= Beginning of Section =

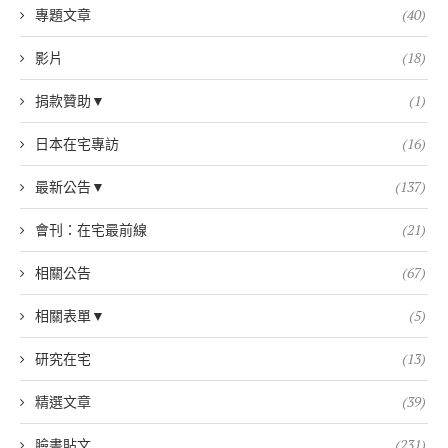
專題文章
(40)
影片
(18)
捐款贊助▼
(1)
日本在宅專訪
(16)
最新公告▼
(137)
會刊：在宅最前線
(21)
相關公告
(67)
相關表單▼
(5)
研究在宅
(13)
精選文章
(39)
臉書貼文
(231)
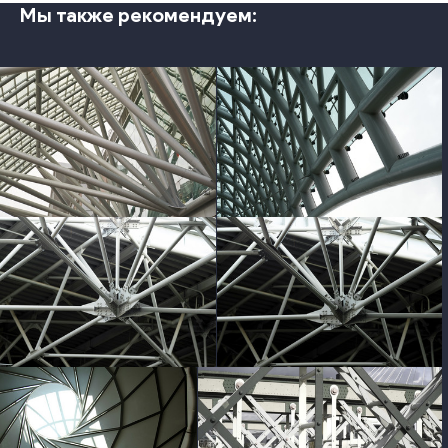
Мы также рекомендуем:
photo
photo
photo
photo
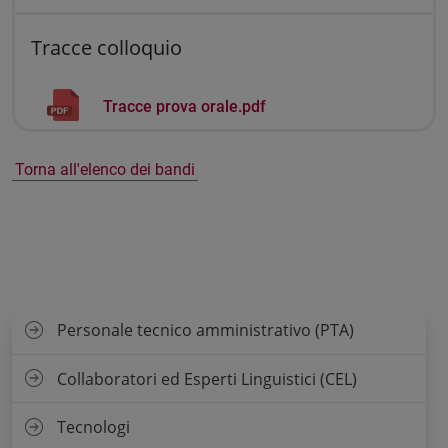
Tracce colloquio
Tracce prova orale.pdf
Torna all'elenco dei bandi
Personale tecnico amministrativo (PTA)
Collaboratori ed Esperti Linguistici (CEL)
Tecnologi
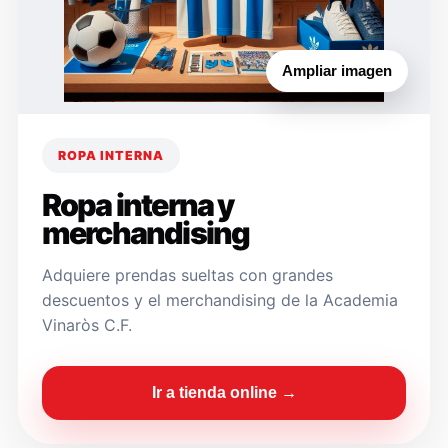
Ampliar imagen
ROPA INTERNA
Ropa interna y
merchandising
Adquiere prendas sueltas con grandes
descuentos y el merchandising de la Academia
Vinaròs C.F.
Ir a tienda online →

= End of Section =

Lines in the data that include the word "merchandising" should all be copied.

merchandising
descuentos y el merchandising de la Academia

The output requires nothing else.